Fulton is a village in Morrow County, Ohio, United States. The population was 250 at the 2020 census. Fulton is south of Mount Gilead, the county seat.

==History==
Fulton had its start when the railroad was extended to stone quarries near the original town site. A post office called Fulton has been in operation since 1881.

==Geography==
Fulton is considered to be a part of Central Ohio.

According to the United States Census Bureau, the village has a total area of 0.15 sqmi, all of it land.

==Demographics==

Historical population
| Census | Pop. | Note | %± |
| 1950 | 269 |  | — |
| 1960 | 292 |  | 8.6% |
| 1970 | 377 |  | 29.1% |
| 1980 | 378 |  | 0.3% |
| 1990 | 325 |  | −14.0% |
| 2000 | 264 |  | −18.8% |
| 2010 | 258 |  | −2.3% |
| 2020 | 250 |  | −3.1% |
| 2023 (est.) | 249 | Decrease | −0.4% |
U.S. Decennial Census

===2010 census===
As of the census of 2010, there were 258 people, 105 households, and 65 families living in the village. The population density was 1720.0 PD/sqmi. There were 113 housing units at an average density of 753.3 /sqmi. The racial makeup of the village was 96.9% White, 1.2% from other races, and 1.9% from two or more races. Hispanic or Latino of any race were 1.9% of the population.

* [Extracted records]:

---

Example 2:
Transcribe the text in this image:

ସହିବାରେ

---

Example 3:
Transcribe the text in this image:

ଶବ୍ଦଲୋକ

* [Exercise requirements]:
From the historical population table in the text about Fulton, Ohio, list every census year in which the population was higher than at the previous census.

* [Answer]:
1960, 1970, 1980